A post on the Ancestry Threadgill Message Board sent this researcher scrambling to find the answer to the question, “Was Thomasine Threlkeld French?” The message, “Threlkeld to Threadgill Misinformation”, declared that no documentation existed to support the often-repeated statement that Thomasine was born in France. The post labeled the information “rumor” and “hearsay”.
Thomasine (c. 1620-1706) was the wife of William Threlkeld (c. 1615-1675), a member of the clergy in the village of Brancepeth, England, during the late 17th century. She was the mother of Deodatus, a renown Newcastle clockmaker. A branch of the Threadgill family is believed to have originated in America when Deodatus II emigrated to Virginia from Bermuda in the 1720s. Family genealogies have, for decades, listed France as Thomasine’s birthplace.
The message board post traced the source of the “rumor” to the book, Threadgills in America: a Colonial Virginia family, by Janis Heidenreich Miller.
The message reads (in part):
“The rumor about the French connection seems to stem solely from a speculation in the Threadgills book that their son Deodatus was named after the church of St Deodat in France.”“Melisbanks”, Ancestry Message Board
I accepted the friendly Message Board challenge:
“If anyone reading this has information to support or contradict what is contained herein, please let me know.”“Melisbanks”, Ancestry Message Board
Ms. Miller, in Threadgills in America… does not say the Threlkeld connection to France is a documented fact. Rather she states, “It is said that William lived in France in 1657 or earlier, and his wife, Thomasine, was French.” [author’s emphasis] Miller provides no footnote for this statement.
Fortunately, the Miller book is a thoroughly researched genealogy of the Threadgill family. I found a source I didn’t recognize in the references section: Archaelogia Aeliana 2nd Series, Vol. iii, pg. 101-102. A search for a copy of the article took me to an online version of the document which was published in 1859. An expanded reading of the text revealed yet another source I’d never seen before, “Inf. Mrs. Busby, 1822”. Mrs. Busby is footnoted as the source for the identification of Deodatus Threlkeld’s mother, “a French woman”.
Who was Mrs. Busby?
More research was required.
Contained within the Archaelogia Aeliana article are lineage listings for several of the children of William and Thomasine. A brother of Deodatus, Henry Threlkeld, is listed with a son, Richard Threlkeld (b 1697-1786). And Richard (nephew of Deodatus) is shown with a daughter named Isabella Threlkeld (b. 1733).

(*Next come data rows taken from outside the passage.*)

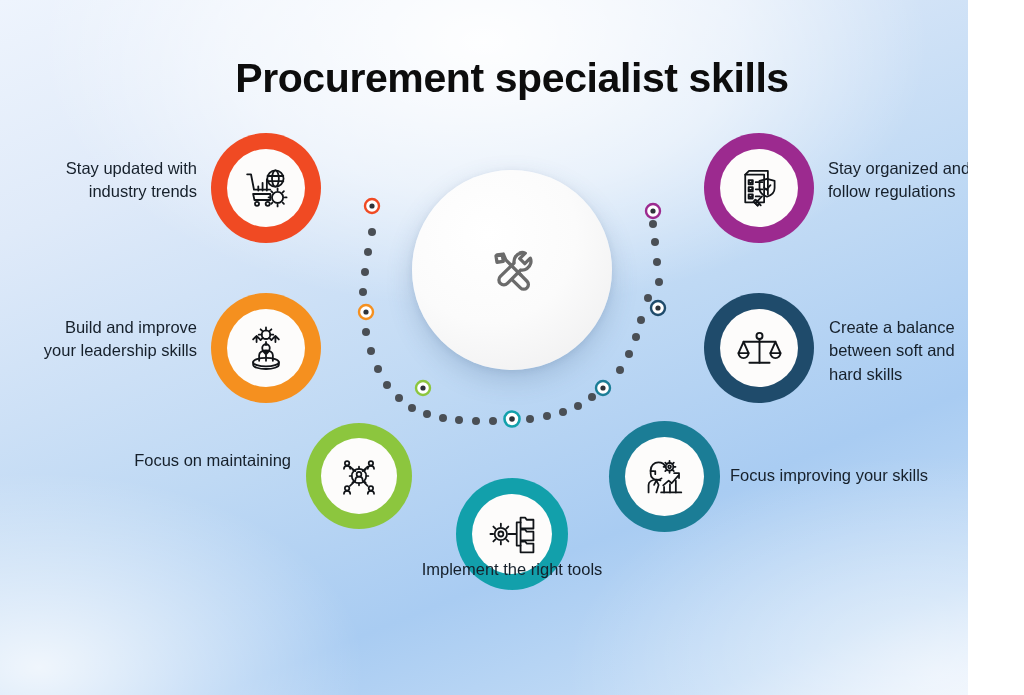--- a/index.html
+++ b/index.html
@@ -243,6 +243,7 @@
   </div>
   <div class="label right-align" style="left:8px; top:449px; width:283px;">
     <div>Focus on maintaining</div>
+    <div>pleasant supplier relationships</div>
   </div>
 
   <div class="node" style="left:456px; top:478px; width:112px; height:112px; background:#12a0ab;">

“Isabella, wife of John Busby… She was living in Bishopwearmouth 1822, age 89, ‘quite blind, but very perfect in intellect, and in good health,’ and communicated a great portion of the Threlkeld pedigree to John Brough, Esq…”Archaelogia Aeliana
Isabella Threlkeld Busby–Mrs. Busby–was the great-granddaughter of Thomasine Threlkeld and grandniece of Deodatus Threlkeld.
Mystery solved. Mrs. Busby, a member of the family, was the source of Thomasine Threlkeld’s birthplace in France.
Mrs. Busby reported information in 1822 about her family which was, ultimately, used in the Archaelogia Aeliana article in 1859. The information included her knowledge of her great-grandmother, Thomasine’s, birthplace in France. Mrs. Busby could not have received this information first-hand from Thomasine. Thomasine died before Mrs. Busby was born. She, likely, learned the information from her grandfather and/or father, both of whom would have known Thomasine during their lifetimes–as son and grandson.
Was Thomasine born in France? Today’s genealogical standards do not accept second-hand information from family as documented proof. The message board post on Ancestry is correct on this point.
I suspect Thomasine was French. Her son and grandson, probably, concluded she was French, based on her language, accent or Thomasine telling them it was so.
I leave it to you, reader. Was Thomasine French?
Author’s Note: I would like to express my appreciation to “Melisbanks”, the Ancestry member who posted the 2015 message. Her points were well taken and additional research was, indeed, needed.